Please recast the lines below as a Markdown table with the columns "No." and "Line", starting with the first line and going on through the line that contains "text at (689, 57): 98 -> 18". Number each row and leave out any blank lines.

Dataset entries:
+--

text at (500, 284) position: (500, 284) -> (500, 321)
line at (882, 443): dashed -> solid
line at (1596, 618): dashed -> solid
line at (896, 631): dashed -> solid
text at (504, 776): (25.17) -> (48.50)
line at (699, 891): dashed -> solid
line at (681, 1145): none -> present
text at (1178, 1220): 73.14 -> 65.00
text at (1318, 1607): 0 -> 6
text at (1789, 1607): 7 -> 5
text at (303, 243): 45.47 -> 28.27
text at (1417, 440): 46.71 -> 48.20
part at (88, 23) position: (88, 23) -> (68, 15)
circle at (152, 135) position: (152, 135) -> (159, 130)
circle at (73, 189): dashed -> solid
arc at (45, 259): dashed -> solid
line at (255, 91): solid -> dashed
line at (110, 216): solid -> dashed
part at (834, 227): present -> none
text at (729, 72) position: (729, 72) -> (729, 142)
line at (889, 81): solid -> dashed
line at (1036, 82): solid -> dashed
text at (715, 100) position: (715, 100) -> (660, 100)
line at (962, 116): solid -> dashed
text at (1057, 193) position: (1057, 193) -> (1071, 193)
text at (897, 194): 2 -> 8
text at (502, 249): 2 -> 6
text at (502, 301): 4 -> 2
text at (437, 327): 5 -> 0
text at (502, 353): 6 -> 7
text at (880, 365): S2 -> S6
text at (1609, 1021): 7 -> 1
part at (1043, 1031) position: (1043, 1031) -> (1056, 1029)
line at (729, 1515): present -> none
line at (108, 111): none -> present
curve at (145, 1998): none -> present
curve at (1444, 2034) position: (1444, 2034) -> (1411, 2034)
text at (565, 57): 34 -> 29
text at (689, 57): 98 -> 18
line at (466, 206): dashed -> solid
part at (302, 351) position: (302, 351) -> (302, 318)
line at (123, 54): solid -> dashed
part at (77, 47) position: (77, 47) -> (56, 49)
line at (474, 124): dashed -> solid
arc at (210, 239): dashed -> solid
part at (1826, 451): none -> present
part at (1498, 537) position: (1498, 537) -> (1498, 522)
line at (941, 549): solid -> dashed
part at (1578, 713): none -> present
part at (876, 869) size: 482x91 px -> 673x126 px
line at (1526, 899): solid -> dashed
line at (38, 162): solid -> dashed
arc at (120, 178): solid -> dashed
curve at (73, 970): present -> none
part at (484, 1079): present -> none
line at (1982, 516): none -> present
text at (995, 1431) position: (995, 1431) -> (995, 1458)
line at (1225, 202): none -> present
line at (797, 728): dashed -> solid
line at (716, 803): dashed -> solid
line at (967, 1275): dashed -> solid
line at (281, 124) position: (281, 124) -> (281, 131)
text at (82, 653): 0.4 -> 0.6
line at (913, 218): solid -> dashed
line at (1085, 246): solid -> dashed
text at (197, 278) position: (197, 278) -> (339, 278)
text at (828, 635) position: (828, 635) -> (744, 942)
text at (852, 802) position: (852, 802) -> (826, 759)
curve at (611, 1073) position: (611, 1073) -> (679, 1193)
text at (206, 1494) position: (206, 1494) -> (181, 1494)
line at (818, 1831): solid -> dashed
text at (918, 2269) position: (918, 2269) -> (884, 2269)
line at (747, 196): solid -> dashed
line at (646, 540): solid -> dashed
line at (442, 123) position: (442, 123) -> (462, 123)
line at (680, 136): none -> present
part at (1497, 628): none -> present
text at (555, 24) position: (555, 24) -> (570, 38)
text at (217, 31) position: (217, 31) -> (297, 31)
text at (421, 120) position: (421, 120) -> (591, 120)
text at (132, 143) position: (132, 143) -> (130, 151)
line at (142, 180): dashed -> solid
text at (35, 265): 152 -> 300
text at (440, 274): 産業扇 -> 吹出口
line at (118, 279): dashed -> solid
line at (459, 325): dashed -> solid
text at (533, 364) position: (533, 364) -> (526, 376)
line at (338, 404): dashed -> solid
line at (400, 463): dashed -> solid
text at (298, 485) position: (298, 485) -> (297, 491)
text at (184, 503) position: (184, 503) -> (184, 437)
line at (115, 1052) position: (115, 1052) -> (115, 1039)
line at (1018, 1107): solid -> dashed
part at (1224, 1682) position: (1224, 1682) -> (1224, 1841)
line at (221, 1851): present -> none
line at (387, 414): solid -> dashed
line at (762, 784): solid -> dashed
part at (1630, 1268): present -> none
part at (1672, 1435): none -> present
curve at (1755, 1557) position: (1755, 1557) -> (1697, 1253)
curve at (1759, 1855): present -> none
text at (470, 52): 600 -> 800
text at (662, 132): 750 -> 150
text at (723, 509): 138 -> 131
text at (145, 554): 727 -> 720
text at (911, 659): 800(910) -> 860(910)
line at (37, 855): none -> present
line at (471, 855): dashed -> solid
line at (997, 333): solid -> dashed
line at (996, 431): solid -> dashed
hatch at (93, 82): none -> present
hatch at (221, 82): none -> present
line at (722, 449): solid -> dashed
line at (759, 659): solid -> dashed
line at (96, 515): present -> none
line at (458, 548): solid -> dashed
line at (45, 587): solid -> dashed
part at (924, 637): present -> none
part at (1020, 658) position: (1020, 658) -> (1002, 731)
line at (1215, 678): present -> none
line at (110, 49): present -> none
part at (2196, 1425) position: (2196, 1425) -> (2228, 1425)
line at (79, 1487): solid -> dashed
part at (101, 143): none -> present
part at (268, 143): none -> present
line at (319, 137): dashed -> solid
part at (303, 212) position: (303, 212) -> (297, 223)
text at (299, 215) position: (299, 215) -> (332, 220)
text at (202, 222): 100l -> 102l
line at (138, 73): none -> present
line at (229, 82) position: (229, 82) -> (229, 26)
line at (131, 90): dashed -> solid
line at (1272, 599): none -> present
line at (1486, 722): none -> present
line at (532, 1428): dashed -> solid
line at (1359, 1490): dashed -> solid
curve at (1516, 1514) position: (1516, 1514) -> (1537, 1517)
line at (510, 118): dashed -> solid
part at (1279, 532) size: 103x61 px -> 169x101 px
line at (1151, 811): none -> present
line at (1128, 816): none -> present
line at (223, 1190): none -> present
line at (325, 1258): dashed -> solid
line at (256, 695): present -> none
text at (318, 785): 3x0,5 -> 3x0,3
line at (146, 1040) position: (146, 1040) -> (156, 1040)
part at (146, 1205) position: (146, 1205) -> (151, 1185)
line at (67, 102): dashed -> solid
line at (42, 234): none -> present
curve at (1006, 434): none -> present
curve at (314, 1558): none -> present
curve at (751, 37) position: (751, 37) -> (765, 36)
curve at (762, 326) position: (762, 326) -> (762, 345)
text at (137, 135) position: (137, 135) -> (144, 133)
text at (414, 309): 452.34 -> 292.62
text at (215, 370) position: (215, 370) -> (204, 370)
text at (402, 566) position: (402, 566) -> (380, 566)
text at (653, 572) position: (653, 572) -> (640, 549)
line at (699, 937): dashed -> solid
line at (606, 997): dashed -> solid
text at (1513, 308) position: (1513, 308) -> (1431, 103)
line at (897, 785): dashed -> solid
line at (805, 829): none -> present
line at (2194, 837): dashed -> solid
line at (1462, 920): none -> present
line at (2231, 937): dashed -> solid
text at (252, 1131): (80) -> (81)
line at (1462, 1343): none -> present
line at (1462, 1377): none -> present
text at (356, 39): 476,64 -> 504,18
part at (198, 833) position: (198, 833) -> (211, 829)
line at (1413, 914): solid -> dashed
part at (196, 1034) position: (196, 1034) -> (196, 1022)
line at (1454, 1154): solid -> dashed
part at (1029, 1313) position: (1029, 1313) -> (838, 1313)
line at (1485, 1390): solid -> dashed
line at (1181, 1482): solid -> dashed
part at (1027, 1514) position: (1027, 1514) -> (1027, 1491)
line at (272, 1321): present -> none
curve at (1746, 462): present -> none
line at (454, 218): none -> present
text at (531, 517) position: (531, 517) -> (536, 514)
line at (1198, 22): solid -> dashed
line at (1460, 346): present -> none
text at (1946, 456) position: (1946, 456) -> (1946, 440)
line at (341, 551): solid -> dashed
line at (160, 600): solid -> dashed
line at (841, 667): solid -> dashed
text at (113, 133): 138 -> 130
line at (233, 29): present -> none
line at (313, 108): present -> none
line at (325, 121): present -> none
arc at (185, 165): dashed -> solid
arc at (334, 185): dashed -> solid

+--

**Response to this task**
| No. | Line |
|---|---|
| 1 | text at (500, 284) position: (500, 284) -> (500, 321) |
| 2 | line at (882, 443): dashed -> solid |
| 3 | line at (1596, 618): dashed -> solid |
| 4 | line at (896, 631): dashed -> solid |
| 5 | text at (504, 776): (25.17) -> (48.50) |
| 6 | line at (699, 891): dashed -> solid |
| 7 | line at (681, 1145): none -> present |
| 8 | text at (1178, 1220): 73.14 -> 65.00 |
| 9 | text at (1318, 1607): 0 -> 6 |
| 10 | text at (1789, 1607): 7 -> 5 |
| 11 | text at (303, 243): 45.47 -> 28.27 |
| 12 | text at (1417, 440): 46.71 -> 48.20 |
| 13 | part at (88, 23) position: (88, 23) -> (68, 15) |
| 14 | circle at (152, 135) position: (152, 135) -> (159, 130) |
| 15 | circle at (73, 189): dashed -> solid |
| 16 | arc at (45, 259): dashed -> solid |
| 17 | line at (255, 91): solid -> dashed |
| 18 | line at (110, 216): solid -> dashed |
| 19 | part at (834, 227): present -> none |
| 20 | text at (729, 72) position: (729, 72) -> (729, 142) |
| 21 | line at (889, 81): solid -> dashed |
| 22 | line at (1036, 82): solid -> dashed |
| 23 | text at (715, 100) position: (715, 100) -> (660, 100) |
| 24 | line at (962, 116): solid -> dashed |
| 25 | text at (1057, 193) position: (1057, 193) -> (1071, 193) |
| 26 | text at (897, 194): 2 -> 8 |
| 27 | text at (502, 249): 2 -> 6 |
| 28 | text at (502, 301): 4 -> 2 |
| 29 | text at (437, 327): 5 -> 0 |
| 30 | text at (502, 353): 6 -> 7 |
| 31 | text at (880, 365): S2 -> S6 |
| 32 | text at (1609, 1021): 7 -> 1 |
| 33 | part at (1043, 1031) position: (1043, 1031) -> (1056, 1029) |
| 34 | line at (729, 1515): present -> none |
| 35 | line at (108, 111): none -> present |
| 36 | curve at (145, 1998): none -> present |
| 37 | curve at (1444, 2034) position: (1444, 2034) -> (1411, 2034) |
| 38 | text at (565, 57): 34 -> 29 |
| 39 | text at (689, 57): 98 -> 18 |